The former Venezuelan intelligence chief Hugo Carvajal is accused of drug trafficking in the US.
Spain's High Court has said that it will extradite the former Venezuelan intelligence chief to the United States.
There was "sufficient evidence to justify the extradition," the court's ruling said as quoted by Reuters.
According to the agency, it also said there was "continued and organised conduct in relation to drug trafficking carried out during 20 years that... constitutes the crime of belonging to a criminal organisation and collaboration with a terrorist organisation."
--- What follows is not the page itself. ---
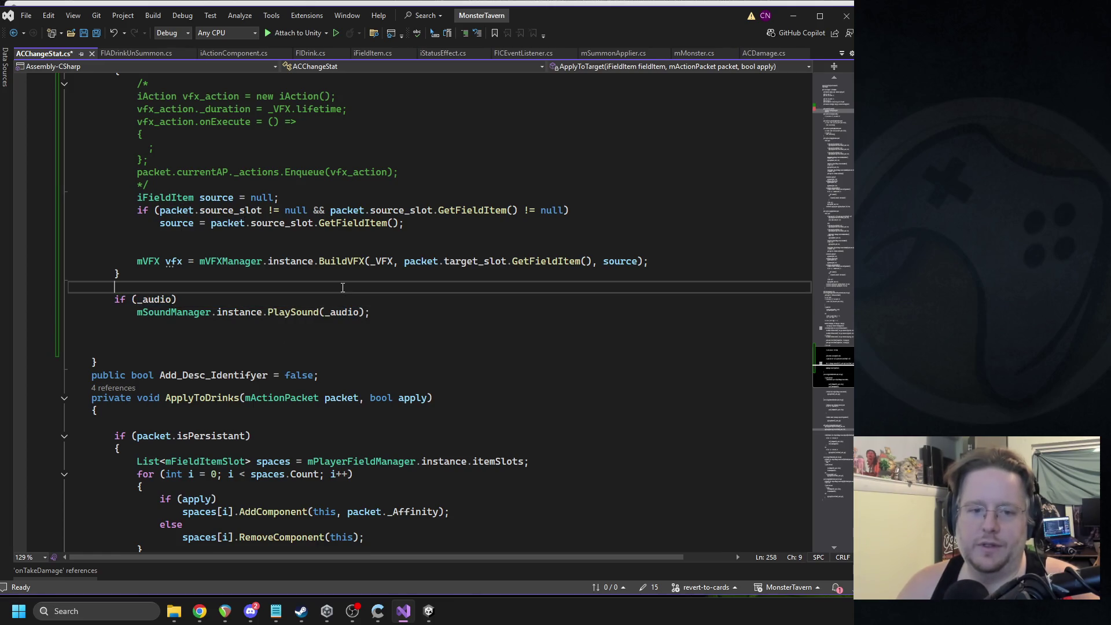
key(ctrl+s)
Carvajal, who worked as the intelligence chief with both late Venezuelan President Hugo Chavez and incumbent President Nicolas Maduro, has been missing since the Criminal Chamber of the Spanish National Court approved his extradition to the US earlier this month. Police confirmed that they were searching for him.
The US had previously asked Spain to extradite Carvajal, claiming that he had cooperated with the Revolutionary Armed Forces of Colombia (FARC) to smuggle cocaine into the US. Under an indictment filed in New York in 2011, Carvajal is accused of smuggling over 5 tons of cocaine to Colombia from where it was later delivered to the US. According to the Office of Foreign Assets Control of the US Department of the Treasury, Carvajal allegedly helped FARC to avoid the cargo from being seized and provided the leftist rebels with weapons and Venezuelan government ID's. Carvajal denied the US accusations.
The retired intelligence chief was arrested by the Spanish police in April at the US request. However, in September the Spanish Superior Court denied his extradition request and ruled that Carvajal must be released.